L’histoire de Julian Doucet n’est pas banale. L’acteur, auteur et producteur montréalais en dévoile d’ailleurs une partie dans The Lake, sa première série pour Prime Video, la plateforme d’Amazon.

Comme son héros prénommé Justin, Julian Doucet est papa d’une adolescente qu’il a confiée en adoption alors qu’il venait de terminer son secondaire, et qu’il n’était pas encore sorti du placard. Mais contrairement au personnage défendu par Jordan Gavaris (Orphan Black) dans l’œuvre de fiction, Julian ne s’est pas exilé en Australie pour revenir au pays, 16 ans plus tard, dans l’espoir de reprendre contact.

« C’est une histoire que j’ai portée en moi pendant tellement longtemps, poursuit-il. Durant toute ma carrière, on m’a dit : “Tu devrais raconter ta vie ! C’est tellement inusité !” Mais j’hésitais. Je n’avais pas envie d’exploiter mon passé. »

Julian Doucet a décidé de faire le saut quand Amaze Film+Television, boîte de production torontoise, a lancé un projet de série ancré dans l’univers des chalets en forêt autour d’un lac, un cadre qu’il connaissait bien puisqu’enfant, il avait passé plusieurs étés – avec ses parents « un peu hippies » – dans ce type d’habitations aux abords d’un plan d’eau.

■ Matériel fourni
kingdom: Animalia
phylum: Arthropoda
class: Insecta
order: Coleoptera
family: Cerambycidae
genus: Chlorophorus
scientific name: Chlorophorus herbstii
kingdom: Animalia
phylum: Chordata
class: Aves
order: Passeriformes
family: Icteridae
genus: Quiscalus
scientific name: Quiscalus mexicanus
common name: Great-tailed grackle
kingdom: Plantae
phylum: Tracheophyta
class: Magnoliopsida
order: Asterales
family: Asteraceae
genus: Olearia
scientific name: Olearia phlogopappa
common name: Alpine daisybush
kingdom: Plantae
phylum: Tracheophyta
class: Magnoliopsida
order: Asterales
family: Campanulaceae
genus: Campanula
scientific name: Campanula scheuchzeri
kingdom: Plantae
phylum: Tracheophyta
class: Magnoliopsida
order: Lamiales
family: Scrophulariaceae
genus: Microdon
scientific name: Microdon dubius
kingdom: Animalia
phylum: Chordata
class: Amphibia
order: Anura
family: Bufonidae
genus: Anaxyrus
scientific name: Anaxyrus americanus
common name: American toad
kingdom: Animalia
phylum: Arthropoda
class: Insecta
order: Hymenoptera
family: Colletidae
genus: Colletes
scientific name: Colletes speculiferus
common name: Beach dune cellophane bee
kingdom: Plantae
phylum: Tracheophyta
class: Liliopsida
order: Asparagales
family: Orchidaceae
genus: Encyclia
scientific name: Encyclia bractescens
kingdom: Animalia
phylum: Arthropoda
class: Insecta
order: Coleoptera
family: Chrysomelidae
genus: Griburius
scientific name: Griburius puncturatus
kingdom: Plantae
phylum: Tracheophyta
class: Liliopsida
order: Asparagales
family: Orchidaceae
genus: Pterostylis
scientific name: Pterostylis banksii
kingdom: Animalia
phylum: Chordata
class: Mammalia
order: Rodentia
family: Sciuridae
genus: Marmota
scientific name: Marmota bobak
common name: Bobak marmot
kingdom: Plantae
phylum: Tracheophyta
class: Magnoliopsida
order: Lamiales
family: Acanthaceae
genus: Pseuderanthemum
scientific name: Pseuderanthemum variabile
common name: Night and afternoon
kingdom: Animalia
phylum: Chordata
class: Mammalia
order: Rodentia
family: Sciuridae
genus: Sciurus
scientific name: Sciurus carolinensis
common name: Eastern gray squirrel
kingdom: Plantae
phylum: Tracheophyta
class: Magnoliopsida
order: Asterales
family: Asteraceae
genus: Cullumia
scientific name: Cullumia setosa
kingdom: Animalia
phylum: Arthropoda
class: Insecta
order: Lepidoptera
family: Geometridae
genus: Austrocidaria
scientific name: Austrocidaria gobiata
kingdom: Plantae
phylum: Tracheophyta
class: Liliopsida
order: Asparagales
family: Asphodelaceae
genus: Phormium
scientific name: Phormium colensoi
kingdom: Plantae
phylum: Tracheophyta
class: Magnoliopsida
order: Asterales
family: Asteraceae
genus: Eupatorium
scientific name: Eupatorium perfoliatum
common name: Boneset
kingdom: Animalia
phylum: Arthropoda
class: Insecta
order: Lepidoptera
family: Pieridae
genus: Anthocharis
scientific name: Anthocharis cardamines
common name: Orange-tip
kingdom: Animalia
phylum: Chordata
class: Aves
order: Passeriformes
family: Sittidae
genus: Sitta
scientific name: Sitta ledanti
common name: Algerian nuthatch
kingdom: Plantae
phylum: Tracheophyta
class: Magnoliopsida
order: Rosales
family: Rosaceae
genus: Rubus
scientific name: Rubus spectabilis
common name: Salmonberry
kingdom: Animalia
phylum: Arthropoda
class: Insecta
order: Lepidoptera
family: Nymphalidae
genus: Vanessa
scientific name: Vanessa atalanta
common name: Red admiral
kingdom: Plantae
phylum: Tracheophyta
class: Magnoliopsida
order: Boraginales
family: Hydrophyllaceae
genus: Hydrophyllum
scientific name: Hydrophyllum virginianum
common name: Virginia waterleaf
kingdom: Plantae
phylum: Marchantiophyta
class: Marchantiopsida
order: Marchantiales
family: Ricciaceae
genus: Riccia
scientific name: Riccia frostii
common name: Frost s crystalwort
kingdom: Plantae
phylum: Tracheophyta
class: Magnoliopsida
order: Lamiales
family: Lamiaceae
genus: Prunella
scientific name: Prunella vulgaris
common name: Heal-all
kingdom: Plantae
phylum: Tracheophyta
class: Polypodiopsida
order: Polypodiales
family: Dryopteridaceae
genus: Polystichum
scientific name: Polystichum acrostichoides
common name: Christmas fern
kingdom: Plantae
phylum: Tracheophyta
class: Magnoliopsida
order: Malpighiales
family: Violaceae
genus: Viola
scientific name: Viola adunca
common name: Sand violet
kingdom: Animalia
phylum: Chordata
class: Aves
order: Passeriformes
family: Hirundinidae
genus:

■ Travail à produire
Reproduisez mot pour mot le passage du texte sur Julian Doucet qui commence par « L’histoire de Julian » et se termine par « la plateforme d’Amazon. ».

■ Réponse rédigée
L’histoire de Julian Doucet n’est pas banale. L’acteur, auteur et producteur montréalais en dévoile d’ailleurs une partie dans The Lake, sa première série pour Prime Video, la plateforme d’Amazon.